B.1. Significant directories on the master host

The following directories were of particular importance to the operation of the service on the master machine:

/srv

This directory contained the master copy of all configuration settings for each hosted domain.

/home/spam

This directory contained the global Bayesian spam databases for each hosted domain. Any changes that were made due to training had to be made upon the master machine, and these would be synced to the slave MX machines every few hours.

/reject

This directory contained the actual email messages which were rejected by the satellite hosts.
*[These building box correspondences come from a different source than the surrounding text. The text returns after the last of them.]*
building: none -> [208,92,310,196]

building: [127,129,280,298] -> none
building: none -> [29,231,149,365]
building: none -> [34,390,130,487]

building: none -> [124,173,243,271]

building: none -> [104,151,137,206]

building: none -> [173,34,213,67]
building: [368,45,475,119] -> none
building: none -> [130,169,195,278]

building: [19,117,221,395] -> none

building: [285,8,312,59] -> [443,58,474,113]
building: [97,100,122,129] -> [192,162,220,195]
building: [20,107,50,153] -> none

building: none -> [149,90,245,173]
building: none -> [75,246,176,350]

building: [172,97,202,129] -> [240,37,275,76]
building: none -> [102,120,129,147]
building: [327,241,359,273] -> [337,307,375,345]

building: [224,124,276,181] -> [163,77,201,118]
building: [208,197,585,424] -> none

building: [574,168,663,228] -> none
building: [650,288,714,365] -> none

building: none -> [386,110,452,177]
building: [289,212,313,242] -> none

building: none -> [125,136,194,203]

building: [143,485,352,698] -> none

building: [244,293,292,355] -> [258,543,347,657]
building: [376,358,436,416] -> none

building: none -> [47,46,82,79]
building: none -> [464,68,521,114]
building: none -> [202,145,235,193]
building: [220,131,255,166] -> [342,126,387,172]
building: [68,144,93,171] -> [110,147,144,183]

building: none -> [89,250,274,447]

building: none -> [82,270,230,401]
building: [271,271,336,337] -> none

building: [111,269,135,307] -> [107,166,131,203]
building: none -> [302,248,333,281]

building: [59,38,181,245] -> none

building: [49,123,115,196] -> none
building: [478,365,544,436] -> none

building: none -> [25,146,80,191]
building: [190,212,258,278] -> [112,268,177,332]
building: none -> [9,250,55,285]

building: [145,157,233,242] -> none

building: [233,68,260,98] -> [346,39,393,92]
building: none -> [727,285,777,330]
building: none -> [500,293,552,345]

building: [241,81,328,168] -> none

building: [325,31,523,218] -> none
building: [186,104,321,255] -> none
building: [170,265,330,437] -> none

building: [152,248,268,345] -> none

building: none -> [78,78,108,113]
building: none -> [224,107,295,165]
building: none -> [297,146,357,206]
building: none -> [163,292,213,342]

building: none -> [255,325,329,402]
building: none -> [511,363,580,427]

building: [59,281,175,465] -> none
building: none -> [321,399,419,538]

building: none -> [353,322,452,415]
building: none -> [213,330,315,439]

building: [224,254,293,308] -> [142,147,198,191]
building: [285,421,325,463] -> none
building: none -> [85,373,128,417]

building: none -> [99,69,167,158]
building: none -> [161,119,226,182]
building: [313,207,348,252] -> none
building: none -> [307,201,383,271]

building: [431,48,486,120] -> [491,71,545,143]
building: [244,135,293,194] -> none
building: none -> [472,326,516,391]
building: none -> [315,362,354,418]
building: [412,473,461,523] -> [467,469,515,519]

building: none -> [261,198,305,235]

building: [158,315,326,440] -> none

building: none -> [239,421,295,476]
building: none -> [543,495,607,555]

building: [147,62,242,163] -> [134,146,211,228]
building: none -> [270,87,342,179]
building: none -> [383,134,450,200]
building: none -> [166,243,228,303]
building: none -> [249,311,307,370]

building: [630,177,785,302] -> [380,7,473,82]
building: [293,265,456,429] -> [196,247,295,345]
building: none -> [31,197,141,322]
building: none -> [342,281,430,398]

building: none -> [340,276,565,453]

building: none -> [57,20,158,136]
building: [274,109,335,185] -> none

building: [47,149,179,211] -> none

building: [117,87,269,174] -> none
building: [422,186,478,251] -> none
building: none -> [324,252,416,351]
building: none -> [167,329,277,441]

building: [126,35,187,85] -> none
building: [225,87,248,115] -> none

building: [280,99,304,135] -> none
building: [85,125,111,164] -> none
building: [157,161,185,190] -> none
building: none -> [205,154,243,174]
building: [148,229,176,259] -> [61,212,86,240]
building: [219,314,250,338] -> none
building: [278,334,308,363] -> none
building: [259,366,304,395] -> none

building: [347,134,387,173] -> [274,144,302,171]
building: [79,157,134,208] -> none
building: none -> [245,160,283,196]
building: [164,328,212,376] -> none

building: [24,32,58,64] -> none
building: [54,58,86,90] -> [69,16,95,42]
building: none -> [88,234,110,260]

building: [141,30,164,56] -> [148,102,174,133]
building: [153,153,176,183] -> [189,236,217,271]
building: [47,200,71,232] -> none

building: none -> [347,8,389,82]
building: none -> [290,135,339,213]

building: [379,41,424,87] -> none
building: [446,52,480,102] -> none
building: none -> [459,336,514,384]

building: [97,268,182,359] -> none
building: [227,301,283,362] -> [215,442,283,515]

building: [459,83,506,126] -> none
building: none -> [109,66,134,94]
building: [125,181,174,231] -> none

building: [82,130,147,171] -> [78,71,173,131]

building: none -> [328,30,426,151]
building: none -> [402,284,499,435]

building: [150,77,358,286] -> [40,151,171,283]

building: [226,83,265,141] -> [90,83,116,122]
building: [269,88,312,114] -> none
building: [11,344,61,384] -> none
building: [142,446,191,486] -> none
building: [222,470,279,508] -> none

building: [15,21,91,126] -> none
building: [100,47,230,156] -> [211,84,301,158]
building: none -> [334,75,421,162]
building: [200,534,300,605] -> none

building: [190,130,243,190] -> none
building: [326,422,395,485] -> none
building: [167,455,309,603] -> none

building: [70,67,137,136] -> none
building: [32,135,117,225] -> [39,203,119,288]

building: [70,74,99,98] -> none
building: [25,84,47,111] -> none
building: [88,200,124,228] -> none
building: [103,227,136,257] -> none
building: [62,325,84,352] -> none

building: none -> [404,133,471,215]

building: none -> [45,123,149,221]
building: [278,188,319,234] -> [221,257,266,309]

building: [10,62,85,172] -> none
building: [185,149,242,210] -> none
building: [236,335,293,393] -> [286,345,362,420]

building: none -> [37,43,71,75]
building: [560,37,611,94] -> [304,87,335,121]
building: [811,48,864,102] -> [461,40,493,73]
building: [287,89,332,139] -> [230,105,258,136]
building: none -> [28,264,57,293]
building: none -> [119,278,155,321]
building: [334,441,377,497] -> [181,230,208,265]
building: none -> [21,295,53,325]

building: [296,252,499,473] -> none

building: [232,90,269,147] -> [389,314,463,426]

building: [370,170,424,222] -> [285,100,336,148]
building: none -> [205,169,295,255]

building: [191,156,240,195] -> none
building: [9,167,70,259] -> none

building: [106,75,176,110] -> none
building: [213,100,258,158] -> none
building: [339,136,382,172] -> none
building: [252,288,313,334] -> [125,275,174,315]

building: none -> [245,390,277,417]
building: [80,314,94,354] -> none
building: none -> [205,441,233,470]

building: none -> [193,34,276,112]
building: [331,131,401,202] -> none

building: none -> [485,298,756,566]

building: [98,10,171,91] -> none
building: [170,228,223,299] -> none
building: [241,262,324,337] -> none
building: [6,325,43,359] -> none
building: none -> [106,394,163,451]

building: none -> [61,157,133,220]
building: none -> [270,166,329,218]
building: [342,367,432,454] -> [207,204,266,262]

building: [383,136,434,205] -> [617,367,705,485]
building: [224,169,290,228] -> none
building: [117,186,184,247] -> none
In order to allow easy expiration of messages we organised the contents by date. A sample directory tree would look like this:

Example B-4. Sample layout.


/reject/
|-- 1-8-2009
|   |-- hosted.org
|   `-- user.org
|
|-- 2-8-2009
|   |-- hosted.org
|   `-- user.org
..
...
 

B.1.1. Significant directories on the satellites

In addition to having replicated /srv and /home/spam directories from the master host the secondaries also had some directories which were important:

/home/good

This directory contained copies of each message which was judged to be non-SPAM and which were forwarded on to end users.

/home/rejected

This directory contained copies of each message which was judged to be SPAM and which were rejected.

These contents of these two directories were pulled by the master machine on a regular basis, such that the messages could be counted and the SPAM ones imported into the quarantine. The way that these directories were combined is discussed in Chapter 6.